Welcome to End Point’s blog

Ongoing observations by End Point people

Starting processes at boot under SELinux

There are a few common ways to start processes at boot time in Red Hat Enterprise Linux 5 (and thus also CentOS 5):

  1. Standard init scripts in /etc/init.d, which are used by all standard RPM-packaged software.
  2. Custom commands added to the /etc/rc.local script.
  3. @reboot cron jobs (for vixie-cron, see `man 5 crontab` -- it is not supported in some other cron implementations).

Custom standalone /etc/init.d init scripts become hard to differentiate from RPM-managed scripts (not having the separation of e.g. /usr/local vs. /usr), so in most of our hosting we've avoided those unless we're packaging software as RPMs.

rc.local and @reboot cron jobs seemed fairly equivalent, with crond starting at #90 in the boot order, and local at #99. Both of those come after other system services such as Postgres & MySQL have already started.

To start up processes as various users we've typically used su - $user -c "$command" in the desired order in /etc/rc.local. This was mostly for convenience in easily seeing in one place what all would be started at boot time. However, when running under SELinux this runs processes in the init_t context which usually prevents them from working properly.

The cron @reboot jobs don't have that SELinux context problem and work fine, just as if run from a login shell, so now we're using those. Of course they have the added advantage that regular users can edit the cron jobs without system administrator intervention.


carl said...

From what I understand, the problem with @reboot cron entries is that they all fire at once, so that, for example, with the recent reboots of some of our in-house servers, many of the accounts firing up intensive daemon processes at the same time put quite a load on the servers. Ideally, one should use some kind of Highlander ("there can only be one!") mechanism to work around this issue. In perl I have done this by attempting to get a non-blocking exclusive lock on a file with flock, then executing my highlander code, finally releasing the lock. If an exclusive lock can not be obtained, sleep for a random number of seconds, then try again.

Jon Jensen said...

Carl, good point. The case I was describing involved only one user's crontab, so there was no difference. But if there were many crontabs under different users and they really did all fire at the same time, you're right that that'd bog things down.
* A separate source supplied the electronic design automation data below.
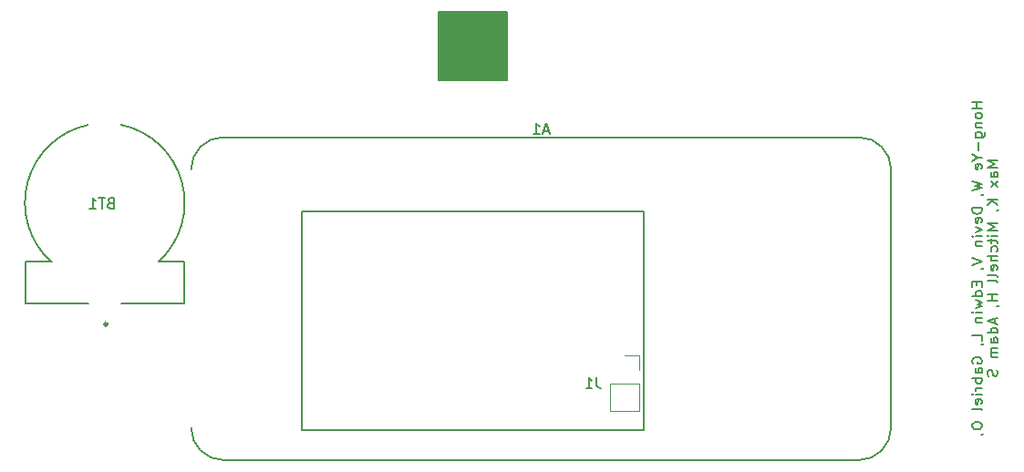
<source format=gbo>
G04 #@! TF.GenerationSoftware,KiCad,Pcbnew,(6.0.7-1)-1*
G04 #@! TF.CreationDate,2023-01-09T19:50:39-06:00*
G04 #@! TF.ProjectId,Neutro_v1,4e657574-726f-45f7-9631-2e6b69636164,v1*
G04 #@! TF.SameCoordinates,Original*
G04 #@! TF.FileFunction,Legend,Bot*
G04 #@! TF.FilePolarity,Positive*
%FSLAX46Y46*%
G04 Gerber Fmt 4.6, Leading zero omitted, Abs format (unit mm)*
G04 Created by KiCad (PCBNEW (6.0.7-1)-1) date 2023-01-09 19:50:39*
%MOMM*%
%LPD*%
G01*
G04 APERTURE LIST*
%ADD10C,0.150000*%
%ADD11C,0.200000*%
%ADD12C,0.127000*%
%ADD13C,0.300000*%
%ADD14C,0.120000*%
%ADD15C,2.500000*%
%ADD16C,2.250000*%
%ADD17R,1.800000X1.800000*%
%ADD18C,1.800000*%
%ADD19C,2.750000*%
%ADD20R,1.508000X1.508000*%
%ADD21C,1.508000*%
%ADD22C,1.300000*%
%ADD23C,1.050000*%
%ADD24R,2.300000X4.500000*%
%ADD25C,3.500000*%
%ADD26R,1.700000X1.700000*%
%ADD27O,1.700000X1.700000*%
G04 APERTURE END LIST*
D10*
X149225000Y-81550000D02*
X155575000Y-81550000D01*
X155575000Y-81550000D02*
X155575000Y-75200000D01*
X155575000Y-75200000D02*
X149225000Y-75200000D01*
X149225000Y-75200000D02*
X149225000Y-81550000D01*
G36*
X149225000Y-81550000D02*
G01*
X155575000Y-81550000D01*
X155575000Y-75200000D01*
X149225000Y-75200000D01*
X149225000Y-81550000D01*
G37*
D11*
X199682642Y-83571428D02*
X198782642Y-83571428D01*
X199211214Y-83571428D02*
X199211214Y-84142857D01*
X199682642Y-84142857D02*
X198782642Y-84142857D01*
X199682642Y-84761904D02*
X199639785Y-84666666D01*
X199596928Y-84619047D01*
X199511214Y-84571428D01*
X199254071Y-84571428D01*
X199168357Y-84619047D01*
X199125500Y-84666666D01*
X199082642Y-84761904D01*
X199082642Y-84904761D01*
X199125500Y-85000000D01*
X199168357Y-85047619D01*
X199254071Y-85095238D01*
X199511214Y-85095238D01*
X199596928Y-85047619D01*
X199639785Y-85000000D01*
X199682642Y-84904761D01*
X199682642Y-84761904D01*
X199082642Y-85523809D02*
X199682642Y-85523809D01*
X199168357Y-85523809D02*
X199125500Y-85571428D01*
X199082642Y-85666666D01*
X199082642Y-85809523D01*
X199125500Y-85904761D01*
X199211214Y-85952380D01*
X199682642Y-85952380D01*
X199082642Y-86857142D02*
X199811214Y-86857142D01*
X199896928Y-86809523D01*
X199939785Y-86761904D01*
X199982642Y-86666666D01*
X199982642Y-86523809D01*
X199939785Y-86428571D01*
X199639785Y-86857142D02*
X199682642Y-86761904D01*
X199682642Y-86571428D01*
X199639785Y-86476190D01*
X199596928Y-86428571D01*
X199511214Y-86380952D01*
X199254071Y-86380952D01*
X199168357Y-86428571D01*
X199125500Y-86476190D01*
X199082642Y-86571428D01*
X199082642Y-86761904D01*
X199125500Y-86857142D01*
X199339785Y-87333333D02*
X199339785Y-88095238D01*
X199254071Y-88761904D02*
X199682642Y-88761904D01*
X198782642Y-88428571D02*
X199254071Y-88761904D01*
X198782642Y-89095238D01*
X199639785Y-89809523D02*
X199682642Y-89714285D01*
X199682642Y-89523809D01*
X199639785Y-89428571D01*
X199554071Y-89380952D01*
X199211214Y-89380952D01*
X199125500Y-89428571D01*
X199082642Y-89523809D01*
X199082642Y-89714285D01*
X199125500Y-89809523D01*
X199211214Y-89857142D01*
X199296928Y-89857142D01*
X199382642Y-89380952D01*
X198782642Y-90952380D02*
X199682642Y-91190476D01*
X199039785Y-91380952D01*
X199682642Y-91571428D01*
X198782642Y-91809523D01*
X199639785Y-92238095D02*
X199682642Y-92238095D01*
X199768357Y-92190476D01*
X199811214Y-92142857D01*
X199682642Y-93428571D02*
X198782642Y-93428571D01*
X198782642Y-93666666D01*
X198825500Y-93809523D01*
X198911214Y-93904761D01*
X198996928Y-93952380D01*
X199168357Y-94000000D01*
X199296928Y-94000000D01*
X199468357Y-93952380D01*
X199554071Y-93904761D01*
X199639785Y-93809523D01*
X199682642Y-93666666D01*
X199682642Y-93428571D01*
X199639785Y-94809523D02*
X199682642Y-94714285D01*
X199682642Y-94523809D01*
X199639785Y-94428571D01*
X199554071Y-94380952D01*
X199211214Y-94380952D01*
X199125500Y-94428571D01*
X199082642Y-94523809D01*
X199082642Y-94714285D01*
X199125500Y-94809523D01*
X199211214Y-94857142D01*
X199296928Y-94857142D01*
X199382642Y-94380952D01*
X199082642Y-95190476D02*
X199682642Y-95428571D01*
X199082642Y-95666666D01*
X199682642Y-96047619D02*
X199082642Y-96047619D01*
X198782642Y-96047619D02*
X198825500Y-96000000D01*
X198868357Y-96047619D01*
X198825500Y-96095238D01*
X198782642Y-96047619D01*
X198868357Y-96047619D01*
X199082642Y-96523809D02*
X199682642Y-96523809D01*
X199168357Y-96523809D02*
X199125500Y-96571428D01*
X199082642Y-96666666D01*
X199082642Y-96809523D01*
X199125500Y-96904761D01*
X199211214Y-96952380D01*
X199682642Y-96952380D01*
X198782642Y-98047619D02*
X199682642Y-98380952D01*
X198782642Y-98714285D01*
X199639785Y-99095238D02*
X199682642Y-99095238D01*
X199768357Y-99047619D01*
X199811214Y-98999999D01*
X199211214Y-100285714D02*
X199211214Y-100619047D01*
X199682642Y-100761904D02*
X199682642Y-100285714D01*
X198782642Y-100285714D01*
X198782642Y-100761904D01*
X199682642Y-101619047D02*
X198782642Y-101619047D01*
X199639785Y-101619047D02*
X199682642Y-101523809D01*
X199682642Y-101333333D01*
X199639785Y-101238095D01*
X199596928Y-101190476D01*
X199511214Y-101142857D01*
X199254071Y-101142857D01*
X199168357Y-101190476D01*
X199125500Y-101238095D01*
X199082642Y-101333333D01*
X199082642Y-101523809D01*
X199125500Y-101619047D01*
X199082642Y-101999999D02*
X199682642Y-102190476D01*
X199254071Y-102380952D01*
X199682642Y-102571428D01*
X199082642Y-102761904D01*
X199682642Y-103142857D02*
X199082642Y-103142857D01*
X198782642Y-103142857D02*
X198825500Y-103095238D01*
X198868357Y-103142857D01*
X198825500Y-103190476D01*
X198782642Y-103142857D01*
X198868357Y-103142857D01*
X199082642Y-103619047D02*
X199682642Y-103619047D01*
X199168357Y-103619047D02*
X199125500Y-103666666D01*
X199082642Y-103761904D01*
X199082642Y-103904761D01*
X199125500Y-103999999D01*
X199211214Y-104047619D01*
X199682642Y-104047619D01*
X199682642Y-105761904D02*
X199682642Y-105285714D01*
X198782642Y-105285714D01*
X199639785Y-106142857D02*
X199682642Y-106142857D01*
X199768357Y-106095238D01*
X199811214Y-106047619D01*
X198825500Y-107857142D02*
X198782642Y-107761904D01*
X198782642Y-107619047D01*
X198825500Y-107476190D01*
X198911214Y-107380952D01*
X198996928Y-107333333D01*
X199168357Y-107285714D01*
X199296928Y-107285714D01*
X199468357Y-107333333D01*
X199554071Y-107380952D01*
X199639785Y-107476190D01*
X199682642Y-107619047D01*
X199682642Y-107714285D01*
X199639785Y-107857142D01*
X199596928Y-107904761D01*
X199296928Y-107904761D01*
X199296928Y-107714285D01*
X199682642Y-108761904D02*
X199211214Y-108761904D01*
X199125500Y-108714285D01*
X199082642Y-108619047D01*
X199082642Y-108428571D01*
X199125500Y-108333333D01*
X199639785Y-108761904D02*
X199682642Y-108666666D01*
X199682642Y-108428571D01*
X199639785Y-108333333D01*
X199554071Y-108285714D01*
X199468357Y-108285714D01*
X199382642Y-108333333D01*
X199339785Y-108428571D01*
X199339785Y-108666666D01*
X199296928Y-108761904D01*
X199682642Y-109238095D02*
X198782642Y-109238095D01*
X199125500Y-109238095D02*
X199082642Y-109333333D01*
X199082642Y-109523809D01*
X199125500Y-109619047D01*
X199168357Y-109666666D01*
X199254071Y-109714285D01*
X199511214Y-109714285D01*
X199596928Y-109666666D01*
X199639785Y-109619047D01*
X199682642Y-109523809D01*
X199682642Y-109333333D01*
X199639785Y-109238095D01*
X199682642Y-110142857D02*
X199082642Y-110142857D01*
X199254071Y-110142857D02*
X199168357Y-110190476D01*
X199125500Y-110238095D01*
X199082642Y-110333333D01*
X199082642Y-110428571D01*
X199682642Y-110761904D02*
X199082642Y-110761904D01*
X198782642Y-110761904D02*
X198825500Y-110714285D01*
X198868357Y-110761904D01*
X198825500Y-110809523D01*
X198782642Y-110761904D01*
X198868357Y-110761904D01*
X199639785Y-111619047D02*
X199682642Y-111523809D01*
X199682642Y-111333333D01*
X199639785Y-111238095D01*
X199554071Y-111190476D01*
X199211214Y-111190476D01*
X199125500Y-111238095D01*
X199082642Y-111333333D01*
X199082642Y-111523809D01*
X199125500Y-111619047D01*
X199211214Y-111666666D01*
X199296928Y-111666666D01*
X199382642Y-111190476D01*
X199682642Y-112238095D02*
X199639785Y-112142857D01*
X199554071Y-112095238D01*
X198782642Y-112095238D01*
X198782642Y-113571428D02*
X198782642Y-113761904D01*
X198825500Y-113857142D01*
X198911214Y-113952380D01*
X199082642Y-113999999D01*
X199382642Y-113999999D01*
X199554071Y-113952380D01*
X199639785Y-113857142D01*
X199682642Y-113761904D01*
X199682642Y-113571428D01*
X199639785Y-113476190D01*
X199554071Y-113380952D01*
X199382642Y-113333333D01*
X199082642Y-113333333D01*
X198911214Y-113380952D01*
X198825500Y-113476190D01*
X198782642Y-113571428D01*
X199639785Y-114476190D02*
X199682642Y-114476190D01*
X199768357Y-114428571D01*
X199811214Y-114380952D01*
X201131642Y-89000000D02*
X200231642Y-89000000D01*
X200874500Y-89333333D01*
X200231642Y-89666666D01*
X201131642Y-89666666D01*
X201131642Y-90571428D02*
X200660214Y-90571428D01*
X200574500Y-90523809D01*
X200531642Y-90428571D01*
X200531642Y-90238095D01*
X200574500Y-90142857D01*
X201088785Y-90571428D02*
X201131642Y-90476190D01*
X201131642Y-90238095D01*
X201088785Y-90142857D01*
X201003071Y-90095238D01*
X200917357Y-90095238D01*
X200831642Y-90142857D01*
X200788785Y-90238095D01*
X200788785Y-90476190D01*
X200745928Y-90571428D01*
X201131642Y-90952380D02*
X200531642Y-91476190D01*
X200531642Y-90952380D02*
X201131642Y-91476190D01*
X201131642Y-92619047D02*
X200231642Y-92619047D01*
X201131642Y-93190476D02*
X200617357Y-92761904D01*
X200231642Y-93190476D02*
X200745928Y-92619047D01*
X201088785Y-93666666D02*
X201131642Y-93666666D01*
X201217357Y-93619047D01*
X201260214Y-93571428D01*
X201131642Y-94857142D02*
X200231642Y-94857142D01*
X200874500Y-95190476D01*
X200231642Y-95523809D01*
X201131642Y-95523809D01*
X201131642Y-95999999D02*
X200531642Y-95999999D01*
X200231642Y-95999999D02*
X200274500Y-95952380D01*
X200317357Y-95999999D01*
X200274500Y-96047619D01*
X200231642Y-95999999D01*
X200317357Y-95999999D01*
X200531642Y-96333333D02*
X200531642Y-96714285D01*
X200231642Y-96476190D02*
X201003071Y-96476190D01*
X201088785Y-96523809D01*
X201131642Y-96619047D01*
X201131642Y-96714285D01*
X201088785Y-97476190D02*
X201131642Y-97380952D01*
X201131642Y-97190476D01*
X201088785Y-97095238D01*
X201045928Y-97047619D01*
X200960214Y-96999999D01*
X200703071Y-96999999D01*
X200617357Y-97047619D01*
X200574500Y-97095238D01*
X200531642Y-97190476D01*
X200531642Y-97380952D01*
X200574500Y-97476190D01*
X201131642Y-97904761D02*
X200231642Y-97904761D01*
X201131642Y-98333333D02*
X200660214Y-98333333D01*
X200574500Y-98285714D01*
X200531642Y-98190476D01*
X200531642Y-98047619D01*
X200574500Y-97952380D01*
X200617357Y-97904761D01*
X201088785Y-99190476D02*
X201131642Y-99095238D01*
X201131642Y-98904761D01*
X201088785Y-98809523D01*
X201003071Y-98761904D01*
X200660214Y-98761904D01*
X200574500Y-98809523D01*
X200531642Y-98904761D01*
X200531642Y-99095238D01*
X200574500Y-99190476D01*
X200660214Y-99238095D01*
X200745928Y-99238095D01*
X200831642Y-98761904D01*
X201131642Y-99809523D02*
X201088785Y-99714285D01*
X201003071Y-99666666D01*
X200231642Y-99666666D01*
X201131642Y-100333333D02*
X201088785Y-100238095D01*
X201003071Y-100190476D01*
X200231642Y-100190476D01*
X201131642Y-101476190D02*
X200231642Y-101476190D01*
X200660214Y-101476190D02*
X200660214Y-102047619D01*
X201131642Y-102047619D02*
X200231642Y-102047619D01*
X201088785Y-102571428D02*
X201131642Y-102571428D01*
X201217357Y-102523809D01*
X201260214Y-102476190D01*
X200874500Y-103714285D02*
X200874500Y-104190476D01*
X201131642Y-103619047D02*
X200231642Y-103952380D01*
X201131642Y-104285714D01*
X201131642Y-105047619D02*
X200231642Y-105047619D01*
X201088785Y-105047619D02*
X201131642Y-104952380D01*
X201131642Y-104761904D01*
X201088785Y-104666666D01*
X201045928Y-104619047D01*
X200960214Y-104571428D01*
X200703071Y-104571428D01*
X200617357Y-104619047D01*
X200574500Y-104666666D01*
X200531642Y-104761904D01*
X200531642Y-104952380D01*
X200574500Y-105047619D01*
X201131642Y-105952380D02*
X200660214Y-105952380D01*
X200574500Y-105904761D01*
X200531642Y-105809523D01*
X200531642Y-105619047D01*
X200574500Y-105523809D01*
X201088785Y-105952380D02*
X201131642Y-105857142D01*
X201131642Y-105619047D01*
X201088785Y-105523809D01*
X201003071Y-105476190D01*
X200917357Y-105476190D01*
X200831642Y-105523809D01*
X200788785Y-105619047D01*
X200788785Y-105857142D01*
X200745928Y-105952380D01*
X201131642Y-106428571D02*
X200531642Y-106428571D01*
X200617357Y-106428571D02*
X200574500Y-106476190D01*
X200531642Y-106571428D01*
X200531642Y-106714285D01*
X200574500Y-106809523D01*
X200660214Y-106857142D01*
X201131642Y-106857142D01*
X200660214Y-106857142D02*
X200574500Y-106904761D01*
X200531642Y-106999999D01*
X200531642Y-107142857D01*
X200574500Y-107238095D01*
X200660214Y-107285714D01*
X201131642Y-107285714D01*
X201088785Y-108476190D02*
X201131642Y-108619047D01*
X201131642Y-108857142D01*
X201088785Y-108952380D01*
X201045928Y-108999999D01*
X200960214Y-109047619D01*
X200874500Y-109047619D01*
X200788785Y-108999999D01*
X200745928Y-108952380D01*
X200703071Y-108857142D01*
X200660214Y-108666666D01*
X200617357Y-108571428D01*
X200574500Y-108523809D01*
X200488785Y-108476190D01*
X200403071Y-108476190D01*
X200317357Y-108523809D01*
X200274500Y-108571428D01*
X200231642Y-108666666D01*
X200231642Y-108904761D01*
X200274500Y-109047619D01*
D10*
X159465635Y-86272981D02*
X158988545Y-86272981D01*
X159561053Y-86559235D02*
X159227090Y-85557345D01*
X158893127Y-86559235D01*
X158034364Y-86559235D02*
X158606872Y-86559235D01*
X158320618Y-86559235D02*
X158320618Y-85557345D01*
X158416036Y-85700473D01*
X158511454Y-85795891D01*
X158606872Y-85843600D01*
X118768714Y-92967670D02*
X118625857Y-93015289D01*
X118578238Y-93062908D01*
X118530619Y-93158146D01*
X118530619Y-93301003D01*
X118578238Y-93396241D01*
X118625857Y-93443860D01*
X118721095Y-93491479D01*
X119102047Y-93491479D01*
X119102047Y-92491479D01*
X118768714Y-92491479D01*
X118673476Y-92539099D01*
X118625857Y-92586718D01*
X118578238Y-92681956D01*
X118578238Y-92777194D01*
X118625857Y-92872432D01*
X118673476Y-92920051D01*
X118768714Y-92967670D01*
X119102047Y-92967670D01*
X118244904Y-92491479D02*
X117673476Y-92491479D01*
X117959190Y-93491479D02*
X117959190Y-92491479D01*
X116816333Y-93491479D02*
X117387761Y-93491479D01*
X117102047Y-93491479D02*
X117102047Y-92491479D01*
X117197285Y-92634337D01*
X117292523Y-92729575D01*
X117387761Y-92777194D01*
X163909333Y-109180380D02*
X163909333Y-109894666D01*
X163956952Y-110037523D01*
X164052190Y-110132761D01*
X164195047Y-110180380D01*
X164290285Y-110180380D01*
X162909333Y-110180380D02*
X163480761Y-110180380D01*
X163195047Y-110180380D02*
X163195047Y-109180380D01*
X163290285Y-109323238D01*
X163385523Y-109418476D01*
X163480761Y-109466095D01*
D12*
X141750000Y-116858000D02*
X133400000Y-116858000D01*
X191250000Y-89858000D02*
X191250000Y-113858000D01*
X129250000Y-86858000D02*
X188250000Y-86858000D01*
X188250000Y-116858000D02*
X129250000Y-116858000D01*
X154350000Y-116858000D02*
X146000000Y-116858000D01*
X129250000Y-86858000D02*
G75*
G03*
X126250000Y-89858000I0J-3000000D01*
G01*
X126250000Y-113858000D02*
G75*
G03*
X129250000Y-116858000I3000000J0D01*
G01*
X191250000Y-89858000D02*
G75*
G03*
X188250000Y-86858000I-3000001J-1D01*
G01*
X188250000Y-116858000D02*
G75*
G03*
X191250000Y-113858000I-1J3000001D01*
G01*
X110837000Y-98437099D02*
X110837000Y-102287099D01*
X113312000Y-98437099D02*
X110837000Y-98437099D01*
X125637000Y-102287099D02*
X125637000Y-98437099D01*
X125637000Y-102287099D02*
X119787000Y-102287099D01*
X110837000Y-102287099D02*
X116687000Y-102287099D01*
X125637000Y-98437099D02*
X123212000Y-98437099D01*
X123212000Y-98437099D02*
G75*
G03*
X119761999Y-85712098I-4949391J5488304D01*
G01*
X116712001Y-85712098D02*
G75*
G03*
X113262000Y-98437099I1499390J-7236697D01*
G01*
D13*
X118448803Y-104212099D02*
G75*
G03*
X118448803Y-104212099I-111803J0D01*
G01*
D14*
X165167000Y-109728000D02*
X165167000Y-112328000D01*
X167827000Y-109728000D02*
X167827000Y-112328000D01*
X167827000Y-108458000D02*
X167827000Y-107128000D01*
X167827000Y-112328000D02*
X165167000Y-112328000D01*
X167827000Y-107128000D02*
X166497000Y-107128000D01*
X167827000Y-109728000D02*
X165167000Y-109728000D01*
D11*
X136525000Y-114046000D02*
X168275000Y-114046000D01*
X168275000Y-114046000D02*
X168275000Y-93726000D01*
X168275000Y-93726000D02*
X136525000Y-93726000D01*
X136525000Y-93726000D02*
X136525000Y-114046000D01*
%LPC*%
D15*
X198700000Y-74400000D03*
D16*
X198120000Y-120269000D03*
X200660000Y-117729000D03*
X200660000Y-122809000D03*
X195580000Y-122809000D03*
X195580000Y-117729000D03*
D15*
X106100000Y-129000000D03*
X198700000Y-129000000D03*
X106100000Y-74500000D03*
D17*
X129500000Y-119825000D03*
D18*
X129500000Y-122365000D03*
D17*
X129500000Y-125625000D03*
D18*
X129500000Y-128165000D03*
D19*
X187750000Y-113358000D03*
X187750000Y-90358000D03*
X129750000Y-113358000D03*
X129750000Y-90358000D03*
D20*
X182880000Y-91628000D03*
D21*
X182880000Y-89088000D03*
X180340000Y-91628000D03*
X180340000Y-89088000D03*
X177800000Y-91628000D03*
X177800000Y-89088000D03*
X175260000Y-91628000D03*
X175260000Y-89088000D03*
X172720000Y-91628000D03*
X172720000Y-89088000D03*
X170180000Y-91628000D03*
X170180000Y-89088000D03*
X167640000Y-91628000D03*
X167640000Y-89088000D03*
X165100000Y-91628000D03*
X165100000Y-89088000D03*
X162560000Y-91628000D03*
X162560000Y-89088000D03*
X160020000Y-91628000D03*
X160020000Y-89088000D03*
X157480000Y-91628000D03*
X157480000Y-89088000D03*
X154940000Y-91628000D03*
X154940000Y-89088000D03*
X152400000Y-91628000D03*
X152400000Y-89088000D03*
X149860000Y-91628000D03*
X149860000Y-89088000D03*
X147320000Y-91628000D03*
X147320000Y-89088000D03*
X144780000Y-91628000D03*
X144780000Y-89088000D03*
X142240000Y-91628000D03*
X142240000Y-89088000D03*
X139700000Y-91628000D03*
X139700000Y-89088000D03*
X137160000Y-91628000D03*
X137160000Y-89088000D03*
X134620000Y-91628000D03*
X134620000Y-89088000D03*
D22*
X118237000Y-96637099D03*
D23*
X118237000Y-89187099D03*
D24*
X118237000Y-84487099D03*
X118237000Y-100887099D03*
D25*
X165735000Y-100076000D03*
X139065000Y-100076000D03*
D26*
X166497000Y-108458000D03*
D27*
X166497000Y-110998000D03*
M02*

</source>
Locking across different users would require coordinating the file name and ownership of the lock file, and as you note, some retrying.

Perhaps a simpler way would be in bash to sleep $(( $RANDOM / 1000 )) before starting a process, which would pause for 0-32 seconds randomly and should give breathing room.

Either way there's no escaping that a sysadmin needs to take a high-level view of what's going on at reboot time, so thanks for pointing that out.